Não tenho nada contra os planos.
Pelo contrário, acho planejar uma tarefa importante.
Sou adepta das expectativas.
E adoro os ritos de passagem!
Em mais um desses ritos de fim de ano velho e começo de ano novo, sempre nos pegamos planejando...
"esse ano vou ser assim assado", "vou fazer desse ou daquele jeito", "quero isso e aquilo e aquilo outro", "vou esquecer aquela coisa, vou cancelar isso aqui, vou virar essa página e começar de novo a partir dali", "quero um amor assim assim", "quero amigos que sejam e façam daquele jeito", "quanto aos amigos velhos, nos encontraremos sempre ou de vez em quando", "vou conhecer este e aquele lugar", "pretendo tantas coisas..."
É....

-----

* **Lista de atividades**
1. No trecho sobre os planos de ano novo, o que se diz adorar?
2. Escreva a continuação do trecho sobre os planos de ano novo a partir da última frase.

* **Listagem extraída**
-----

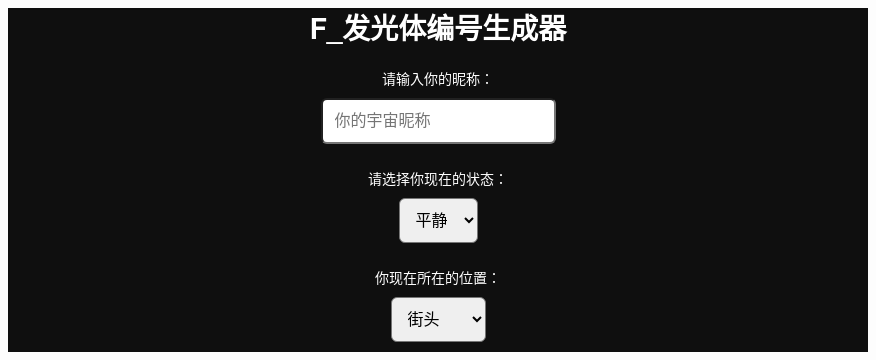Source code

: <!DOCTYPE html>
<html lang="zh">
<head>
  <meta charset="UTF-8">
  <title>发光体编号生成器</title>
  <style>
    body {
      font-family: 'Helvetica Neue', sans-serif;
      background-color: #0f0f0f;
      color: white;
      text-align: center;
      padding: 40px;
    }
    input, select, button {
      padding: 12px;
      margin: 10px;
      font-size: 16px;
      border-radius: 6px;
    }
    .result {
      margin-top: 40px;
      padding: 20px;
      background: #1e1e1e;
      border-radius: 12px;
    }
    canvas {
      margin-top: 20px;
      display: none;
    }
  </style>
</head>
<body>
  <h1>F_发光体编号生成器</h1>

  <label>请输入你的昵称：</label><br>
  <input type="text" id="username" placeholder="你的宇宙昵称"><br>

  <label>请选择你现在的状态：</label><br>
  <select id="status">
    <option>平静</option>
    <option>开心</option>
    <option>焦虑</option>
    <option>柔软</option>
    <option>崩溃</option>
    <option>突破</option>
  </select><br>

  <label>你现在所在的位置：</label><br>
  <select id="location">
    <option>街头</option>
    <option>公园</option>
    <option>地铁</option>
    <option>房间</option>
    <option>展览</option>
    <option>咖啡馆</option>
  </select><br>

-----

* **Respostas**
1. Os ritos de passagem.

2.
Aí me vem a segunda semana do ano, o movimento dos astros, as fases da lua no céu, o destino, o acaso, as coincidências, o atropelo, o efeito borboleta, a predestinação, meu santo padroeiro... sei lá! Me vem qualquer coisa DESTA vida que rege (ou não) as coisas da MINHA vida e que foge completamente ao meu controle, me esbofeteia a cara como um mafioso italiano e me ensurdece:

"Mas eu já não te disse que não adianta planejar? Ficar calculando demais, esperando, contando nos dedos, coisa e tal...?! E eu vou fazer isso repetidas e repetidas vezes pra te mostrar que você não tem mesmo controle algum sobre nada. Vê se aprende!"

O mafioso que prova de cabeça pra baixo que tudo não passa das leis da física, de ações e reações, de causalidade, consequências, que te enfia goela abaixo um movimento natural e obstinado, que te atrai como a gravidade, que te confunde como a embriaguez, que te sacode como a tempestade.

Aos planos para amanhã... não sei.
Só agora sei de mim. E só tenho noção do que quero e desejo, das minhas pulsões e impulsos. De mais nada. E que seja bom.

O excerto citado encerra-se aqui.